En peu de temps, N. K. Jemisin est devenue une figure incontournable de la SF anglo-saxonne. Outre d’évidentes qualités littéraires, qui lui ont permis de rafler tout ce que le milieu compte de prix, son œuvre est marquée par un engagement en faveur des droits des femmes et des Afro-américains. Le titre anglais du recueil s’inspire d’ailleurs d’un précédent essai de l’auteure consacré à Janelle Monae, une icône de l’afrofuturisme. Appliqué à la fiction, le terme renvoie à des formes de récits qui explorent, à travers la technologie ou l’Imaginaire, l’identité et le devenir noirs. Mouvement culturel qui s’enracine dans une pensée décoloniale, l’afrofuturisme entend reprendre possession de l’histoire des afro-descendants, non seulement en inventant des futurs alternatifs, mais aussi en réinvestissant le passé, car il n’est pas d’avenir possible sans connaissance intime de ses origines.

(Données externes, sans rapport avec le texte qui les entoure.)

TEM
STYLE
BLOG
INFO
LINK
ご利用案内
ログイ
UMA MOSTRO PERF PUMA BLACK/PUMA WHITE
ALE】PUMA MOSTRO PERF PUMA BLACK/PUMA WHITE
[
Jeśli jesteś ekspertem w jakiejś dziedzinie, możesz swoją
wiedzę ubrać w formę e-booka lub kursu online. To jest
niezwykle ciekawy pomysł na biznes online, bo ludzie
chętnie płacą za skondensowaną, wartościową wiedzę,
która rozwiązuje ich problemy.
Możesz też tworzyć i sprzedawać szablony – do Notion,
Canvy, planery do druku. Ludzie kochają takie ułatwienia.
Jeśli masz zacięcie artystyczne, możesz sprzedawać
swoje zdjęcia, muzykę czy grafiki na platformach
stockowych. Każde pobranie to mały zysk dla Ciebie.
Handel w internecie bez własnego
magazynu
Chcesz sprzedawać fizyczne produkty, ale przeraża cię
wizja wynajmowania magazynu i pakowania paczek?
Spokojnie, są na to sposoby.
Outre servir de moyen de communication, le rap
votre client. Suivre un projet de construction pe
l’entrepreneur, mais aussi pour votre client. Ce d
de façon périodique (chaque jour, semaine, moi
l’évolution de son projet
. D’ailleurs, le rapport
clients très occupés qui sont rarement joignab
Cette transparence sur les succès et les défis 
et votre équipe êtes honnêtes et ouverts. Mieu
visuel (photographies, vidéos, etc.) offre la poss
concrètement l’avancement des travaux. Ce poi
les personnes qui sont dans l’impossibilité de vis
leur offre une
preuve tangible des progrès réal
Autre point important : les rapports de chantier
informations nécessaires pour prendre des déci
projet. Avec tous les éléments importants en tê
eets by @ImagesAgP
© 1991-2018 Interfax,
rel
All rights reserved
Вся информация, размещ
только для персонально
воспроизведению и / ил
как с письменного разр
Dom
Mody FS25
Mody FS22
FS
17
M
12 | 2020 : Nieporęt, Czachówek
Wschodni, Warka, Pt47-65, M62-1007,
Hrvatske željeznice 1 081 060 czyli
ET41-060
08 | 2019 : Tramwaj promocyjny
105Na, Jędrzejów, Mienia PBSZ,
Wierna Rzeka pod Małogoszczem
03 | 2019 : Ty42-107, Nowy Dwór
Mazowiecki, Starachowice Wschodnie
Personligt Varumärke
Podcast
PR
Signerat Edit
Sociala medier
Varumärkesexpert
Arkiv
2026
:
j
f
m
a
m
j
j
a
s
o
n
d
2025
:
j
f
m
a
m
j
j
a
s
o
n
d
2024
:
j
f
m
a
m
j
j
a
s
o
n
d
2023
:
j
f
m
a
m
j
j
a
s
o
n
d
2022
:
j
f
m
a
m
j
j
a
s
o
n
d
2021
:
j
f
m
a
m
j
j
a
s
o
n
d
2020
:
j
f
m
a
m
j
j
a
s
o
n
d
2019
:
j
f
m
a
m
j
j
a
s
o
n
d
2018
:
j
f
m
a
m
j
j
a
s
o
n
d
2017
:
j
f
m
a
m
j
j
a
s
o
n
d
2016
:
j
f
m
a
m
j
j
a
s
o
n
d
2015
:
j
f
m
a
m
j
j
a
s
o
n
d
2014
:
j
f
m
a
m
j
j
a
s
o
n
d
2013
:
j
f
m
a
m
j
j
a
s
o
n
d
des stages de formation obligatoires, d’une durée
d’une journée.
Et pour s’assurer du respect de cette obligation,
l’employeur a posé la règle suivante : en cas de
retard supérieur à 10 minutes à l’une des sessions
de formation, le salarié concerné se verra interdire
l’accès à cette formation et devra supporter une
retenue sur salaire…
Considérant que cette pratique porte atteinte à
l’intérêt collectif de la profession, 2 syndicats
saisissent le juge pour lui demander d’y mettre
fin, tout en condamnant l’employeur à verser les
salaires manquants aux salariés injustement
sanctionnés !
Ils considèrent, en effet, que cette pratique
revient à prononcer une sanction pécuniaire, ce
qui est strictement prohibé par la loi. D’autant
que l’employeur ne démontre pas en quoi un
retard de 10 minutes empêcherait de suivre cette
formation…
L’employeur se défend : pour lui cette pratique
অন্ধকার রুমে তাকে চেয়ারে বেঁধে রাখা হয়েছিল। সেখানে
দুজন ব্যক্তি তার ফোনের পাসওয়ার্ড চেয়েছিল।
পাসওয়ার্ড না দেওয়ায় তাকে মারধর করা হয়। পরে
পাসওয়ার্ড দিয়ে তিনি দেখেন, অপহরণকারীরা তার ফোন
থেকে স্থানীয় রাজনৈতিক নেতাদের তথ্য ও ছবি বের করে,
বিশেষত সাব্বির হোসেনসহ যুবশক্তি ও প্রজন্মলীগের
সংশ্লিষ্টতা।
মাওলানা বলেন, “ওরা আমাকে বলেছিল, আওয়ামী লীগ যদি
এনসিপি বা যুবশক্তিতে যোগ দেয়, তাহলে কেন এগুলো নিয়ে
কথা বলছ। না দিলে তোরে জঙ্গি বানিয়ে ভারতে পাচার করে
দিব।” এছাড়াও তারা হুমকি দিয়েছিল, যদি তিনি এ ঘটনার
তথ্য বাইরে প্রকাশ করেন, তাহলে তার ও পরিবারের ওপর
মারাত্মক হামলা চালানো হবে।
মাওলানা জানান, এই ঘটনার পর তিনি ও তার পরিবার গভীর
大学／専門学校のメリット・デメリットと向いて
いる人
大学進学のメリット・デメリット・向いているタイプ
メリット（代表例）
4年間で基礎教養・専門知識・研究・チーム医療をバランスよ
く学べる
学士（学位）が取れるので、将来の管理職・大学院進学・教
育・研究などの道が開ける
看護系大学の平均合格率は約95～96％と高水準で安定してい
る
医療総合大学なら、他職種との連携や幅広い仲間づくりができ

La plupart des nouvelles du recueil s’emploient à illustrer ce discours programmatique, privilégiant des personnages « non-blancs », plutôt féminins, et des cadres qu’on qualifiera pudiquement d’exotiques. L’auteure a toutefois l’adresse de ne jamais verser dans le pensum militantiste. Si quelques nouvelles traitent expressément du ségrégationnisme et du racisme ordinaire au sein de la société américaine, son message vise à l’universel. En donnant voix aux marginaux, aux invisibles, en mettant à nu les mécanismes de domination et d’oppression à l’œuvre dans toute organisation sociale, elle ne s’adresse pas seulement à une minorité, mais à tous ceux, sans distinction de genre ou de race, que le système écrase ou rejette à cause de leurs différences.
Ainsi, forte d’une belle connaissance des thématiques classiques de la SFF, Jemisin parvient à faire de ses convictions profondes le matériau intime d’une relecture militante. À la variété des tropes répond par ailleurs une diversité des modes de narration et des registres. Dystopie, mondes virtuels, fantasy urbaine, steampunk, post-apo’, fantastique, conte : il y a une volonté manifeste de s’essayer à tous les genres, d’expérimenter, l’auteure allant jusqu’à revendiquer dans sa préface ce côté work in progress. En ce sens, Lumières noires est bien plus que la somme de simples histoires. Le recueil représente une chronique de l’évolution de Jemisin en tant qu’individu, activiste et écrivaine. Si l’on peut reprocher à l’activiste un discours parfois trop politiquement correct, l’écrivaine (débutante à l’époque de la rédaction de certains textes) se montre bluffante de maîtrise. Les nouvelles s’avèrent dans l’ensemble impeccablement construites et signifiantes, grâce à une prose toujours juste, dont la magie ne repose pas sur des effets spectaculaires mais sur une grande attention portée aux situations et aux personnages, et sur l’intensité mise dans la description des infimes variations du réel.
Un top 5 pour finir, même si presque tout mériterait une mention : dans le désordre, « Le Narcomancien », « Grandeur naissante », « Pêcheur, saints, spectres et dragons… » (dans la Nouvelle-Orléans dévastée par Katrina), « Vigilambule », « Avide de pierre » (une préquelle aux « Livres de la terre fracturée »). Et le prix spécial du jury pour « L’Alchemista » et « Cuisine des mémoires », où la cuisine occupe une place centrale…
Un régal pour l’esprit et les sens, à déguster sans modération.